Sunday, August 13, 2023

Chain-Gang All-Stars - Nana Kwame Adjei-Brenyah

Initial Draw: ☆☆☆☆☆
Character Development: ☆☆☆☆☆
Plot/Writing Style: ☆☆☆☆☆
Overall: ⭐⭐⭐⭐⭐

From the cover:
"Loretta Thurwar and Hamara "Hurricane Staxxx" Stacker are the stars of the Chain-Gang All-Stars, the cornerstone of CAPE, or Criminal Action Penal Entertainment, a highly popular, highly controversial profit-raising program in America's increasingly dominant private prison industry. It's the return of the gladiators, and prisoners are competing for the ultimate prize: their freedom.

In CAPE, prisoners travel as Links in Chain-Gangs, competing in death matches before packed arenas with righteous protestors at the gates. Thurwar and Staxxx, both teammates and lovers, are the fan favorites. And if all goes well, Thurwar will be free in just a few matches, a fact she carries as heavily as her lethal hammer. As she prepares to leave her fellow Links, Thurwar considers how she might help preserve their humanity, in defiance of these so-called games. But CAPE's corporate owners will stop at nothing to protect their status quo, and the obstacles they lay in Thurwar's path have devastating consequences.

Moving from the Links in the field to the protestors, to the CAPE employees and beyond, Chain-Gang All-Stars is a kaleidoscopic, excoriating look at the American prison system's unholy alliance of systemic racism, unchecked capitalism, and mass incarceration, and a clear-eyed reckoning with what freedom in this country really means..."

I don't even know what to say about this book. It popped up on my radar and I ordered it, and then I kept seeing people talking about it, so I was like okay, need to read this right away. We decided to read it for our book club in July, I took it with me on vacation, and vacation basically became "how much time can I spend reading without garnering complaints" time until I finished it. At which point I traded reading time for thinking about what I just read time, because I can't get it out of my head. 

I read this shortly after Rust in the Root, and while they are totally different stories, both books blend fiction and reality in incredible and compelling ways.
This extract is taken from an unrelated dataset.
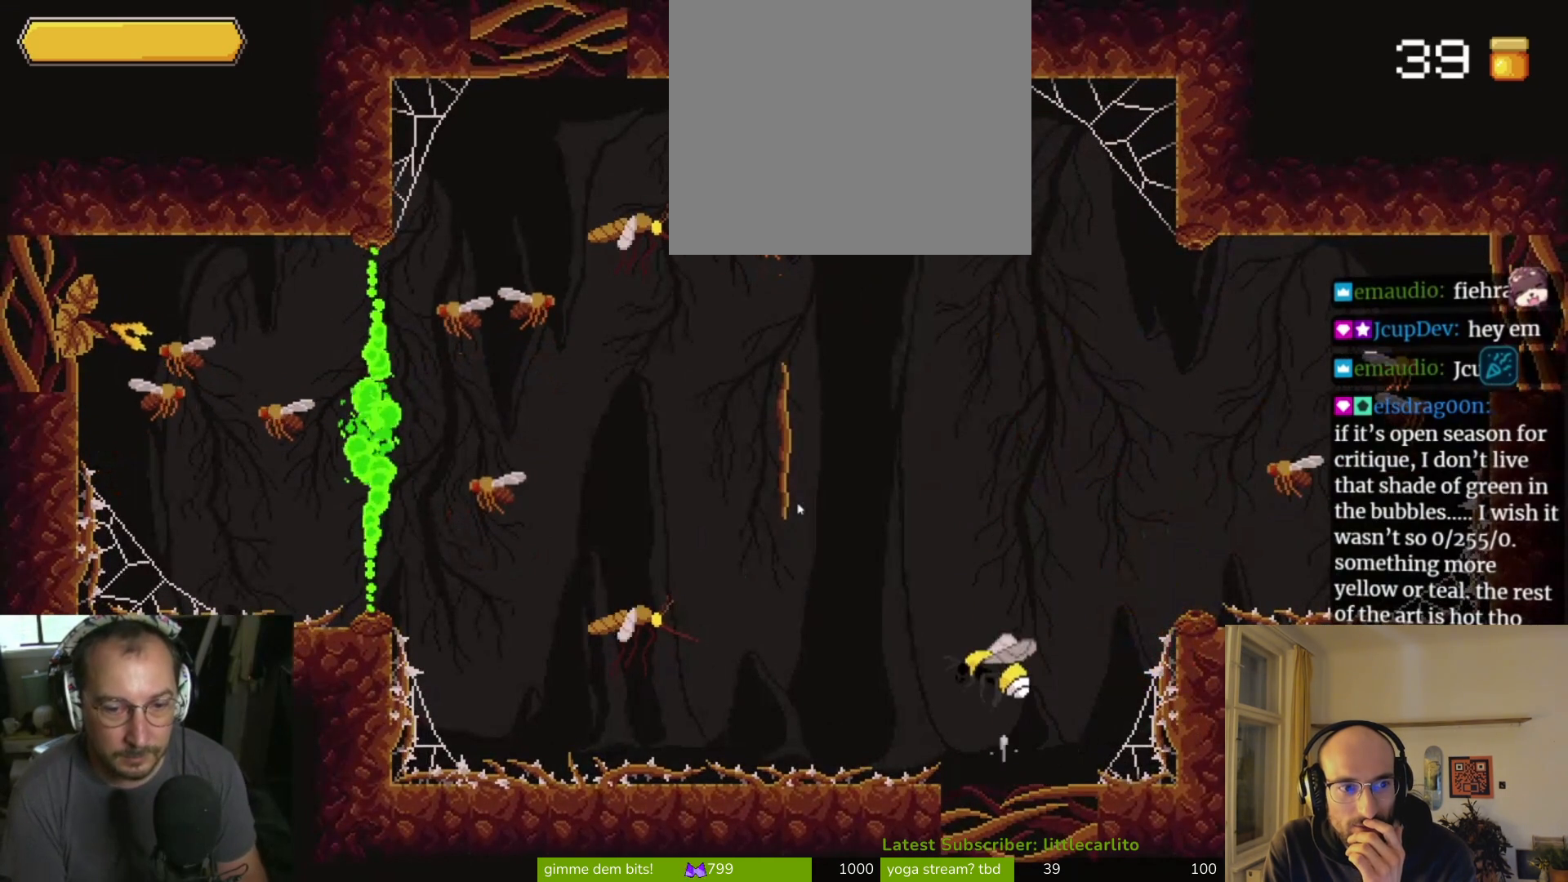
{"buttons": ["CROSS"], "left_stick": "center", "right_stick": "center", "events": [[100, "CROSS", "up"], [200, "left_stick", "center"], [367, "CROSS", "down"]]}
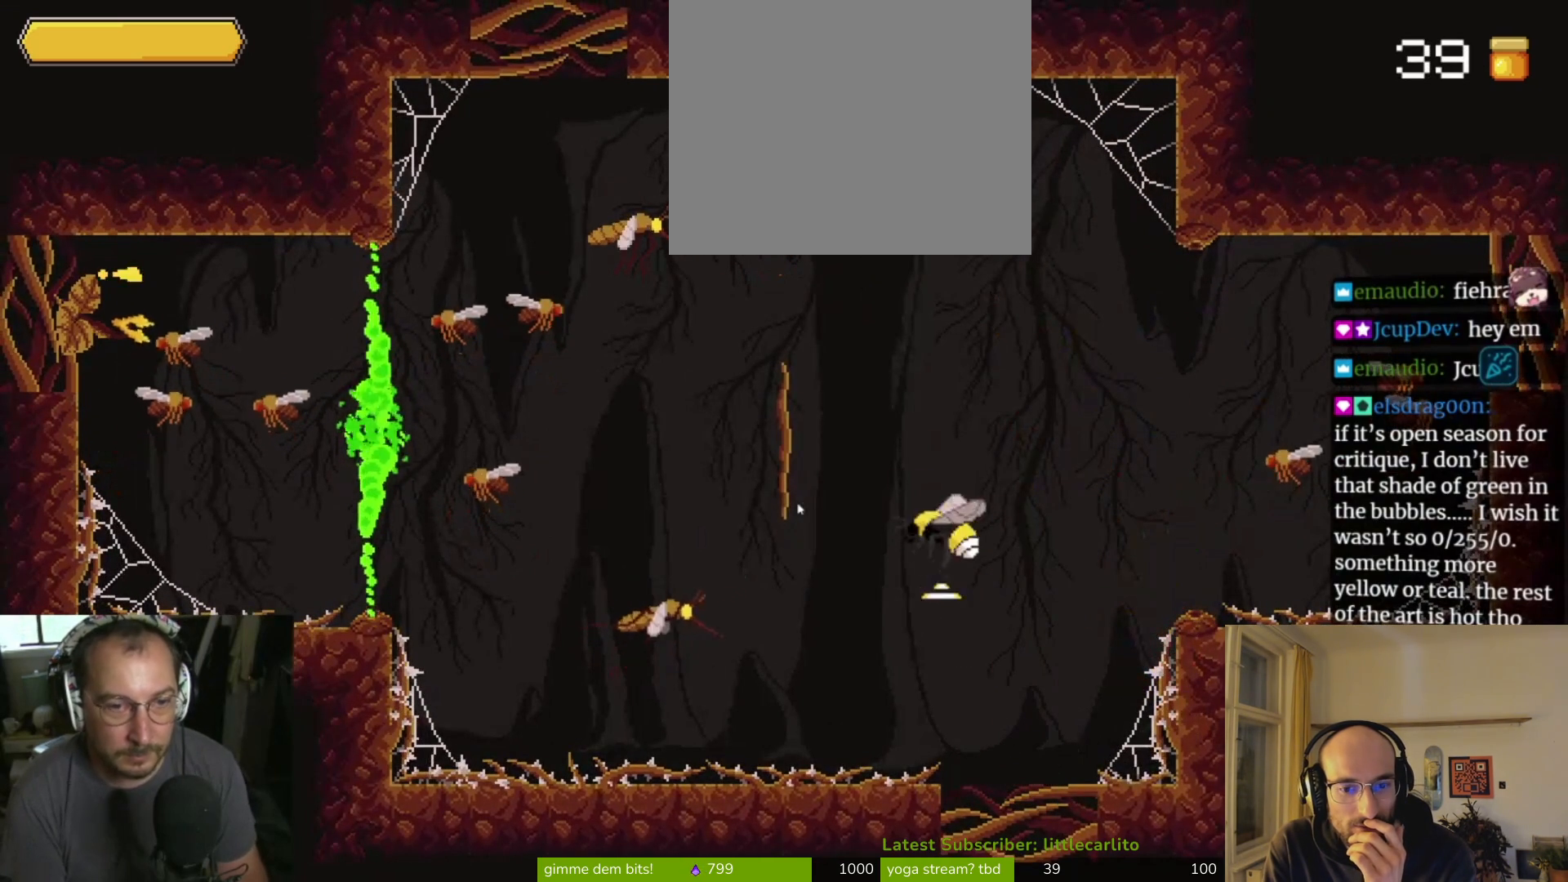
{"buttons": [], "left_stick": "right", "right_stick": "center", "events": [[233, "left_stick", "right"], [300, "CROSS", "up"]]}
CAPE is fictional, but the underlying truths that led to its creation and acceptance in the book are very much a reality, and Adjei-Brenyah also includes footnotes throughout the book sharing facts about the prison industrial complex in the United States, which were very enlightening about the reality of our penal system. I also thought he did a brilliant job of humanizing the characters who were forced into the CAPE program and highlighting the way our "justice" system actively works to dehumanize people.

And speaking of humanizing the characters...THE CHARACTERS. They were so good. Love them or hate them, they were all so well-developed and realistic. I mean...Staxxx is officially on my list of favorite characters of all time. I read a lot of books, usually like nine or ten of them at a time, and there's always a new one waiting in the wings to rotate in after I finish something, so while it's not like I finish a book and then am like "deleted from my brain, I will never think of you again," it is pretty unusual for me to actively and regularly continue thinking about something for days after I read it. I'm a week out from finishing this one, and at least a couple of times a day I catch myself thinking about Staxxx's story and her ending or remembering key moments from the book and reflecting on them. There are still five months left in 2023, so I suppose something could come along and unseat it, but as of right now, this is the best book I've read this year. Incredible. Thought-provoking. Important. Go read it.